Pour la répression, donc, on sait spécifiquement pour le trafic de cocaïne qu'il y a vraiment des intermédiaires clés qui souvent sont connus de tous, qui opèrent depuis des décennies, par exemple au Mali ou au Niger, et puis des réseaux étrangers qui viennent des Balkans, qui s'implantent en Afrique de l'Ouest. Et donc eux sont vraiment les acteurs clés de cet écosystème et ils sont difficiles à remplacer parce que ce sont eux qui ont les connexions, ce sont eux qui ont les relations haut placées, ce sont eux qui sont au cœur de la logistique et des opérations. Et donc si on focalise la répression sur eux, donc il y aura clairement un impact sur ce marché illicite, au moins dans le moyen terme, jusqu'à ce que d'autres prennent leur place.

Vous parlez des chefs de réseau, notamment de ces réseaux balkaniques qui viennent de Bosnie, d'Albanie, du Monténégro. C'est ça ?

Voilà.
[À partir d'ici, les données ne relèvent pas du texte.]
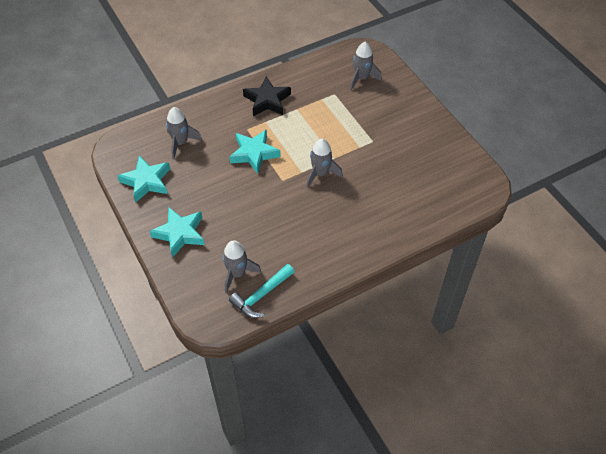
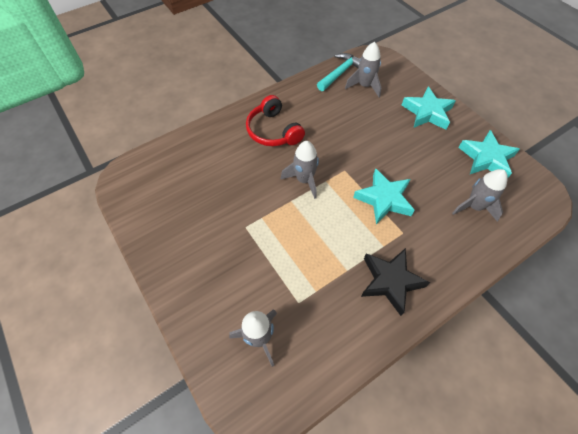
camera: 175 degrees right, 5 degrees up
(346, 224) = (273, 131): none -> red headphones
Et qui ont évidemment des interlocuteurs, par exemple au Mali, au Niger ou les pays côtiers.

Et est-ce qu'il y a déjà eu des arrestations du côté de ces chefs de réseaux ou pas ?

Alors c'est un peu ça le souci principal, c'est que ce sont souvent eux qui ont établi des liens de protection avec l'accord des autorités. Par exemple, au Mali, ce sont des personnalités qui sont bien connues des services de renseignement et qui sont même parfois utilisés par les autorités, par exemple, quand il y a des otages et qu'il faut se lier ou faire des négociations entre groupes armés et autorités. Donc ce sont ces mêmes personnes-là qui sont appelées, du fait de leurs capacités à parler et aux groupes armés sur le terrain et aux autorités. Et donc c'est assez rare que des poursuites à leur encontre voient le jour.